Ob legal oder nicht: In der Praxis kommt es nun einmal zu Sperren. Was ist jetzt aber, wenn ich gesperrt wurde, obwohl ich noch Produkte zurückgeben möchte oder der Retourenprozess nicht abgeschlossen ist? Hier gibt es gute Nachrichten: Auf die Rückzahlung des Kaufpreises brauchen von einer Sperre betroffene Personen nicht zu verzichten. Wird vor einer Sperre noch Ware gekauft, so gilt für diesen Kaufvertrag natürlich noch das Widerrufsrecht. Der Online-Shop darf den Widerruf oder die Rückzahlung nicht mit Verweis auf die Sperre ablehnen.

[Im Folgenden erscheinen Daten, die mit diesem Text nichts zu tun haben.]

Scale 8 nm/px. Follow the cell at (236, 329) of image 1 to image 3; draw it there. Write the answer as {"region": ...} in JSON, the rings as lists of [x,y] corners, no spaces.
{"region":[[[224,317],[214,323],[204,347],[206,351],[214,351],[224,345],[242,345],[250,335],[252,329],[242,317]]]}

Darf ein Händler meine Retouren ablehnen?
Übrigens dürfen Retouren in eher wenigen, gesetzlich geregelten Fällen abgelehnt werden. So eine Ablehnung kommt beispielsweise dann in Frage, wenn ein Produkt nach Kundenwunsch gefertigt wurde und nicht an andere Interessenten verkauft werden kann (zum Beispiel: Kissenbezug mit Familienfoto, maßgeschneiderte Kleidung). Der Widerruf darf ebenfalls abgelehnt werden, wenn schnell verderbliche Ware, wie etwa Schnittblumen, verkauft wird.
Trifft keine der gesetzlichen Ausnahmen zu, müssen Retouren in aller Regel angenommen werden. Das gilt selbst dann, wenn die Kundschaft die Ware über die Beschaffenheitsprüfung hinaus verwendet hat. Hat die Kundschaft den Wanderschuh beispielsweise nicht nur anprobiert, sondern während eines 42-km-Marsches auch im Flussbett getragen, wird der Online-Shop die Schuhe nicht mehr als neuwertiges Produkt verkaufen können. Es kann sogar sein, dass das Produkt komplett unverkäuflich geworden ist. Selbst hier muss die Retoure akzeptiert werden. Allerdings kann der Online-Shop einen Wertersatz geltend machen. Ist das Produkt für die Tonne, dann kann dieser Wertersatz auch 100 Prozent vom Kaufpreis betragen.
Fazit: Sperren sind nicht eindeutig legal, aber üblich
Ob Sperren wegen zu vieler Retouren tatsächlich rechtens sind, ist fraglich. Die Rechtmäßigkeit ist insbesondere dann problematisch, wenn die Sperre nur mit der Ausübung des Widerrufsrechts begründet wird. Eine übermäßige Nutzung des Widerrufsrechts gibt es per Gesetz nicht. Viel mehr sind Unternehmen dazu angehalten, die Verwendung von Verbraucherrechten nicht zu erschweren. Allerdings kommen Sperren in der Praxis nun einmal vor. Kommt es zu einer Sperre, muss die betroffene Kundschaft aber nicht auf ihr Geld verzichten. Stehen noch berechtigte Retouren aus, dürfen diese noch abgewickelt werden. Weigern darf sich der Online-Shop jedenfalls nur in den wenigsten Fällen.